Intervention de Geneviève Levy

Séance en hémicycle du mercredi 23 février 2022 à 15h00
Renforcement du droit à l'avortement — Discussion générale

Photo issue du site de l'Assemblée nationale ou de WikipediaGeneviève Levy :

La loi de modernisation de notre système de santé de 2016 autorise les IVG instrumentales hors établissements de santé. Les centres de santé et les centres de planification et d'éducation familiale peuvent accueillir la pratique de tels actes. Pourtant, ces structures n'existent pas ; très peu d'entre elles ont été ouvertes, et elles n'ont pas pallié la désertification médicale. Nous aurions dû mettre à profit le temps du débat pour trouver des solutions. La victoire aurait consisté à engager un travail plus sérieux sur la diminution des déserts médicaux. En vingt ans, 50 % des maternités ont fermé – or l'accès effectif à l'IVG dépend principalement de la carte hospitalière. Alors que les IVG sont pratiquées à 80 % dans les hôpitaux, quarante départements souffrent d'une pénurie de gynécologues, et treize n'ont plus un seul gynécologue médical. En France, en 2022, des femmes doivent encore se rendre dans un autre département pour consulter un gynécologue. À cela, votre proposition de loi n'apporte pas de solution. Combien de femmes renoncent à un suivi annuel et mettent leur santé en danger ?

La fracture sanitaire est une fracture sociale – vous le savez –, et les difficultés d'accès à l'IVG concernent avant tout les populations les plus fragiles économiquement. L'adoption de la proposition de loi n'y changera rien. Les deux semaines supplémentaires sont-elles une victoire, et éviteront-elles aux femmes d'aller avorter à l'étranger ? La réponse est non. Dans 70 % des cas, la cause d'un avortement tardif, en dehors du délai légal, réside dans la méconnaissance des femmes de leur état de grossesse. Les structures étrangères les prennent en charge à un délai médian de dix-huit semaines de grossesse. Le premier contact s'opère trois semaines plus tôt, c'est-à-dire aux alentours de quinze semaines. L'allongement de deux semaines du délai de recours à l'IVG, pour le porter à quatorze semaines, n'aura donc aucun impact pour ces femmes.
****************************************
> Série d'exercices:
a) Répondez aux questions suivantes d'après l'intervention sur le droit à l'avortement.
(i) Quelle part des maternités a fermé en vingt ans ?
(ii) Combien de départements n'ont plus un seul gynécologue médical ?
(iii) Dans quelle proportion des cas un avortement tardif s'explique-t-il par la méconnaissance de l'état de grossesse ?
b) Poursuivez l'intervention sur le droit à l'avortement à partir de sa dernière phrase.
Les fiches constituent un matériau distinct de l'intervention sur le droit à l'avortement.

> Fiches présentées:
****************************************
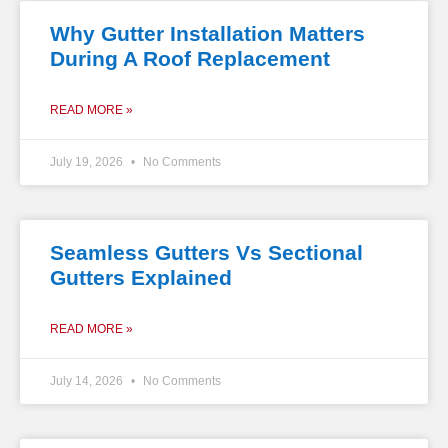
Why Gutter Installation Matters
During A Roof Replacement
READ MORE »
July 19, 2026
No Comments
Seamless Gutters Vs Sectional
Gutters Explained
READ MORE »
July 14, 2026
No Comments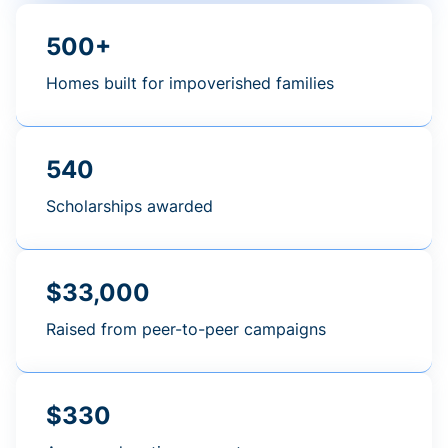
500+
Homes built for impoverished families
540
Scholarships awarded
$33,000
Raised from peer-to-peer campaigns
$330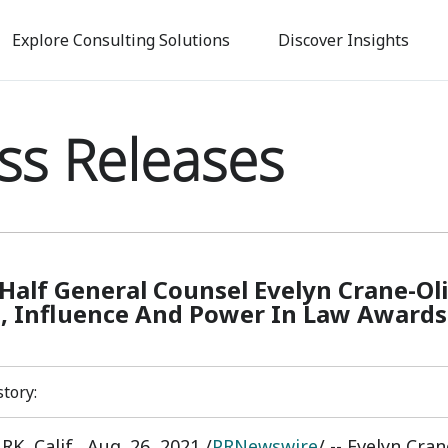
Skip
to
Explore Consulting Solutions
Discover Insights
main
content
ss Releases
Half General Counsel Evelyn Crane-Ol
 Influence And Power In Law Awards
story:
K, Calif.
,
Aug. 26, 2021
/
PRNewswire
/ -- Evelyn Cra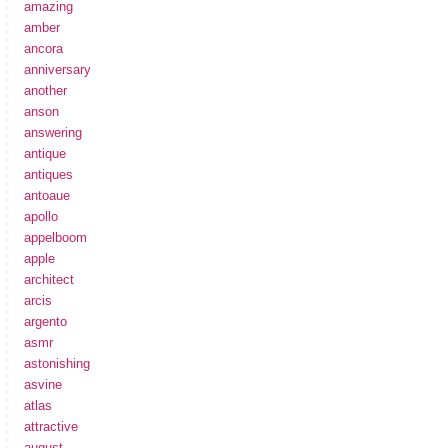
amazing
amber
ancora
anniversary
another
anson
answering
antique
antiques
antoaue
apollo
appelboom
apple
architect
arcis
argento
asmr
astonishing
asvine
atlas
attractive
august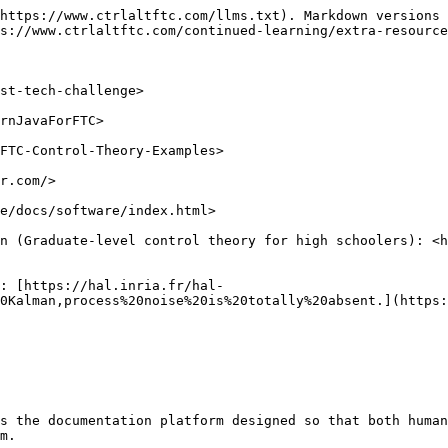
https://www.ctrlaltftc.com/llms.txt). Markdown versions 
s://www.ctrlaltftc.com/continued-learning/extra-resource
st-tech-challenge>

rnJavaForFTC>

FTC-Control-Theory-Examples>

r.com/>

e/docs/software/index.html>

n (Graduate-level control theory for high schoolers): <h
: [https://hal.inria.fr/hal-
0Kalman,process%20noise%20is%20totally%20absent.](https:
s the documentation platform designed so that both human
m.
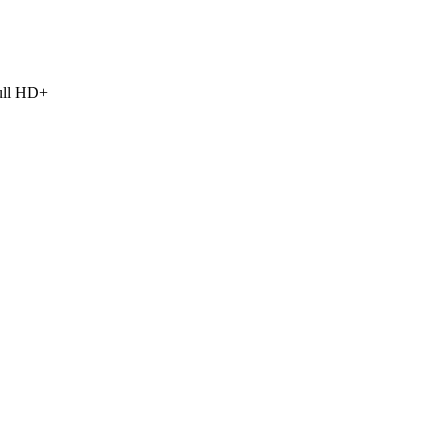
Full HD+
****************************************
> Exercices corrigés:
a)
(i) 50 % des maternités.
(ii) Treize départements.
(iii) Dans 70 % des cas.

b)
Alors que la législature arrive à son terme, je prononce aujourd'hui mon dernier discours dans l'hémicycle. En vingt ans, j'ai eu l'occasion de défendre des causes qui me sont chères, comme la dépendance, la prise en charge du handicap et les violences faites aux femmes. C'est avec émotion que je tourne cette page de ma vie parlementaire, à l'occasion de la lecture définitive d'un texte relatif à l'interruption volontaire de grossesse. Je vous le dis avec sincérité : vous faites fausse route. Je crois vos convictions sincères, je reconnais même certaines avancées à votre proposition de loi, mais écoutez la sagesse d'une ancienne : vous aurez beau voter ce texte, vous découvrirez malheureusement que les femmes, qui attendent tant de nous, n'y trouveront pas de solutions pour disposer librement de leur corps. Une fois encore, le groupe Les Républicains laissera une totale liberté de vote à ses membres ; pour ma part, je voterai contre la proposition de loi, car je crains que celles et ceux qui siégeront dans l'hémicycle dans quelques semaines ne veuillent encore allonger le délai de recours à l'IVG.